Records excerpted from a collection

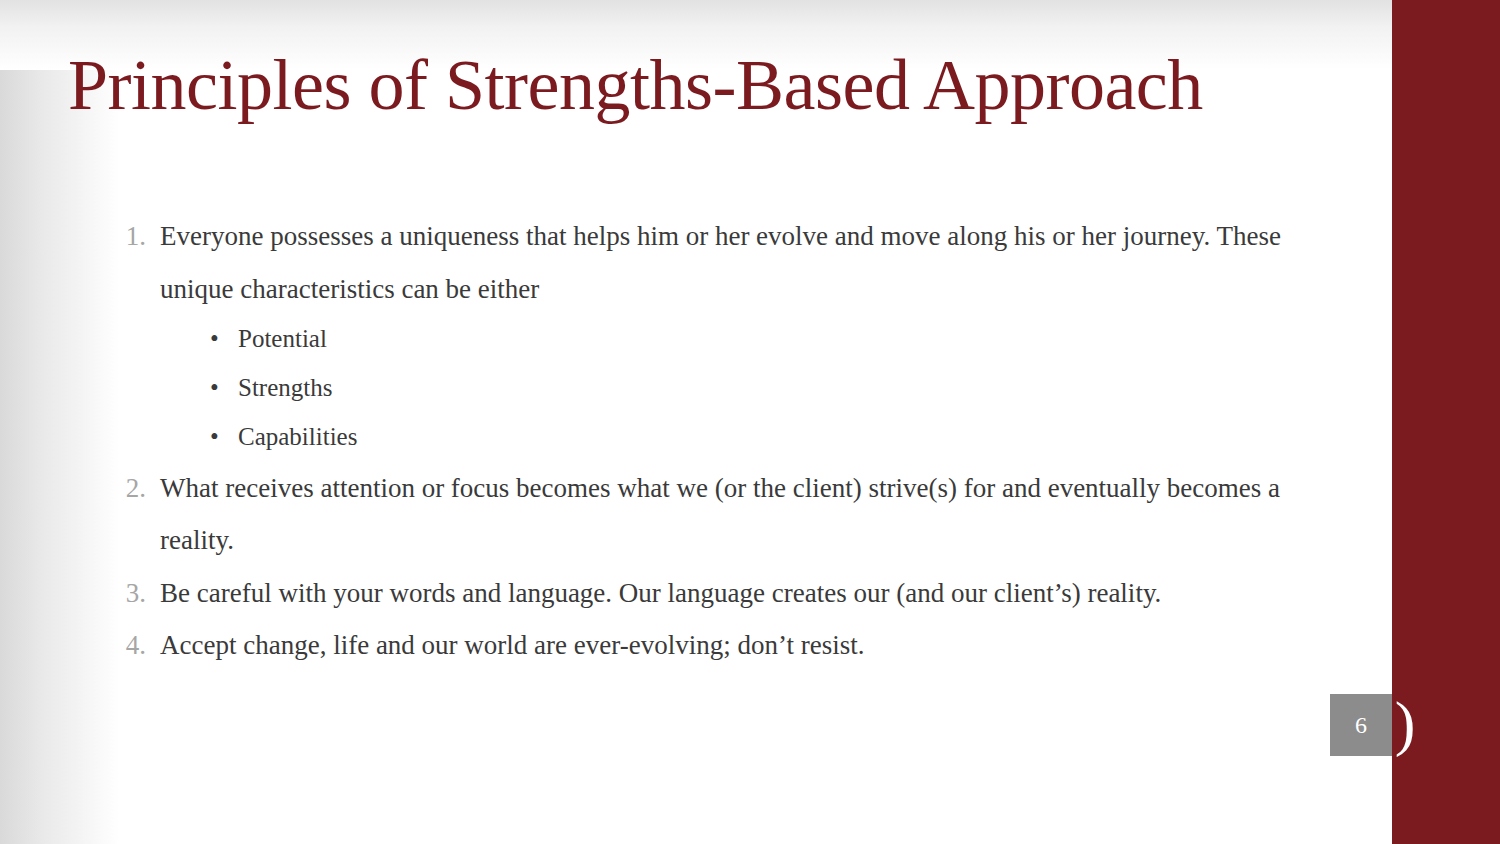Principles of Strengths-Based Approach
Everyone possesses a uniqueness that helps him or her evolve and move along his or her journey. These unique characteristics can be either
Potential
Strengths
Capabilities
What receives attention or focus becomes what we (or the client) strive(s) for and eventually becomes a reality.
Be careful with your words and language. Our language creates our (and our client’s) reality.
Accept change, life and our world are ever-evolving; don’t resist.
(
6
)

Assigned task: Leave every image out and retype the entries above word for word.

Answer to this problem:
Principles of Strengths-Based Approach
Everyone possesses a uniqueness that helps him or her evolve and move along his or her journey. These unique characteristics can be either
Potential
Strengths
Capabilities
What receives attention or focus becomes what we (or the client) strive(s) for and eventually becomes a reality.
Be careful with your words and language. Our language creates our (and our client’s) reality.
Accept change, life and our world are ever-evolving; don’t resist.
(
6
)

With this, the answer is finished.